Tax planning for individuals and small businesses
If you didn’t get the full Economic Impact Payment, you may be eligible to claim the Recovery Rebate Credit

As an Enrolled Agent authorized to practice before the Internal Revenue Service, the principal of the firm can handle a variety of tax situations, both for individuals as well as corporate entities. 

Planning in antricipation of tax consequences avoids or mitigates situations that could otherwise prove very expensive when tax returns are filed.  Should I borrow from my 403(b) account?  How should I setup my new business?  These are some of the questions that arise from circumstances involving your goals.

Tax preparation services include the filing of:

  • Form 1040 Individuals
  • Form 1120C Corporations
  • Form 1120S S-Corporations
  • Form 990 Exempt Organizations

1120C Entities keep their financial operating results entirely with the company, paying and reporting dividends to shareholders.  1120S companies pass their results through to the personal returns (1040) of the owners of the firm.

If you have a business you should take advantage of tax qualified retirement plans. (A new window will open if you clck the link, but this page will still be available for viewing). Your business does not have to be incorporated to take advantage of these plans since they are available to self-employed individuals.

  • Payroll Deduction IRA - The employer does not need to adopt a retirement; just allow its employees to contribute to an IRA through payroll deductions, providing a simple and direct way for employees to save.
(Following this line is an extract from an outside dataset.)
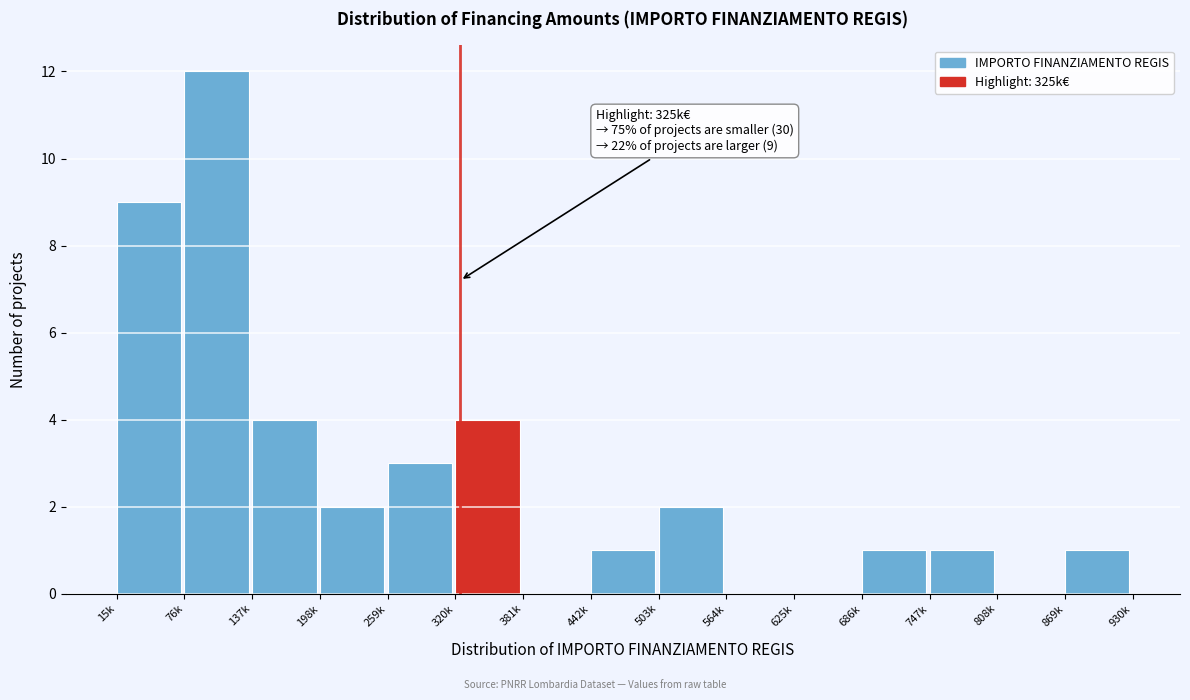

Reading left to right, list all the values displayed in this chart.

15k=9	76k=12	137k=4	198k=2	259k=3	320k=4	381k=0	442k=1	503k=2	564k=0	625k=0	686k=1	747k=1	808k=0	869k=1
The employee always makes the decisions about whether, when, and how much to contribute to the IRA.  The contribution limit is $5,500 for 2017 and 2018 ($6,500 if age 50 or older).
  • Simplified Employee Pension Plan (SEP IRA) - A SEP plan allows employers to set up SEP IRAs for themselves and their employees. Employers generally must contribute a uniform percentage of pay for each employee, although they do not have to make contributions every year. Employer contributions are limited to the lesser of 25 percent of pay or $54,000 for 2017 and $55,000 for 2018. You decide how much to put into a SEP each year – offering you some flexibility when business conditions vary.